Published online by Cambridge University Press: 23 July 2017
… the apparel industry, as presently constituted, is exploitative at its core.
(Bonacich and Appelbaum, 2000, p. 22)Global Products, Sweatshop Labour: Introducing the ‘Made in India’
We wear and consume globalization on a daily basis. The majority of the products we purchase are global products, created through a complex organization of production stretching across the world economy. Garments are the global product par excellence. If we read the labels of the clothes we wear, we immediately realize that, at present, they come from a staggering number of different countries. Today, even the least remarkable among local clothing shops, malls and boutiques in many developed as well as emerging economies is likely to sell ‘global’ garments: jeans made in Bangladesh, T-shirts made in India, trousers made in China, Cambodia or Vietnam, coats made in Italy, Turkey or Mexico. Being produced in so many different parts of the world, these garments share a number of common traits. First, they are often extremely cheap. In the last four decades, the price of readymade clothing has fallen massively. In Europe and the US, retail stores such as Primark or Wal-Mart sell garments for the price of an ice cream or a slice of pizza. Second, garments come in myriads of different styles that change more rapidly that even fickle consumer taste could ever do. In fact, it is this continuous process of change – the ‘fast fashion’ model – that is increasingly leading to shifts in consumer taste among middle classes worldwide. Third, while vaguely indicating the country of production, garments hardly provide any other clue regarding their exact origins. This labelling politics contributes to the representation of production regions as undifferentiated lands, effectively hiding the exact location of production, and with it the source of value.

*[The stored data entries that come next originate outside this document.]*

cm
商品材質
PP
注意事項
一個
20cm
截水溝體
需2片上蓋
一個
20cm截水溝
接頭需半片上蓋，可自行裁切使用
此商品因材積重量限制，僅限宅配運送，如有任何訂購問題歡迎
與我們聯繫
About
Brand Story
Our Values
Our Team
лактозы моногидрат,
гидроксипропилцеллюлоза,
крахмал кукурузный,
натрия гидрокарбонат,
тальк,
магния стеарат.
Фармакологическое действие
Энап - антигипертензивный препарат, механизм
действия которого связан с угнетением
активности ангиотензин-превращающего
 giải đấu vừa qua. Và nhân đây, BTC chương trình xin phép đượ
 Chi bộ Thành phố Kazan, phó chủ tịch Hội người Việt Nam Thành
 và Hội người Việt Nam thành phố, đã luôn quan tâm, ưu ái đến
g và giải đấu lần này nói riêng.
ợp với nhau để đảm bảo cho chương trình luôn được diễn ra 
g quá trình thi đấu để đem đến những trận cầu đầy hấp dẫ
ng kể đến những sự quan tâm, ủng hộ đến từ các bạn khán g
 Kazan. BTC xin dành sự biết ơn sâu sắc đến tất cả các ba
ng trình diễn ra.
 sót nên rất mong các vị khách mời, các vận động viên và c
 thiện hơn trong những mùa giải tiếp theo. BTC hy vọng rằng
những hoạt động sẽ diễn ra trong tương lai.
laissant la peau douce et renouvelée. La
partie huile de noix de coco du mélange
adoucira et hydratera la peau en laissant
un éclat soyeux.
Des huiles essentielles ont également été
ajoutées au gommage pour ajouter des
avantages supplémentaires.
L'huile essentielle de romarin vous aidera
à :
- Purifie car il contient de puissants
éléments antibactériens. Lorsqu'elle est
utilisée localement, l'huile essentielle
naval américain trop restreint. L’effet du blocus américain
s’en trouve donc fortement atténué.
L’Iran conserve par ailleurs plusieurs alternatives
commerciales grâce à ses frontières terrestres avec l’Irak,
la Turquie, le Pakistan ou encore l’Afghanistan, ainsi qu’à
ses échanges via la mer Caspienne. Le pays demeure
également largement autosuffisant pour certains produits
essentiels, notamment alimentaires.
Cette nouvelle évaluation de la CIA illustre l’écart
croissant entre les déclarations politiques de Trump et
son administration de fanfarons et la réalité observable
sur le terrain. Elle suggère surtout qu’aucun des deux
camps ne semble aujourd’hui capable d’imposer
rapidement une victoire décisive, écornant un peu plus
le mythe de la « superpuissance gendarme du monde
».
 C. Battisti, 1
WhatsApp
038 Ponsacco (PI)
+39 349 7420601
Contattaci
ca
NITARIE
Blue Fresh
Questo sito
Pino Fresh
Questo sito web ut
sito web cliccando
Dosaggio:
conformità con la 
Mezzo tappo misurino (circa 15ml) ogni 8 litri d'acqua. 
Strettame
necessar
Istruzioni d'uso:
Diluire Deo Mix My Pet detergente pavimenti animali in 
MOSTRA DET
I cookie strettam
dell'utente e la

Eventually, we do learn where exactly given garments come from. Sadly, however, this process of discovery is generally linked to the unfolding of terrible industrial disasters or the unveiling of sweatshop scandals. Until April 2013, consumers had perhaps never heard of an industrial area called Savar, in Dhaka, Bangladesh. Now, many do, after the collapse of Rana Plaza, an eight-storey building hosting garment factories producing for global buyers.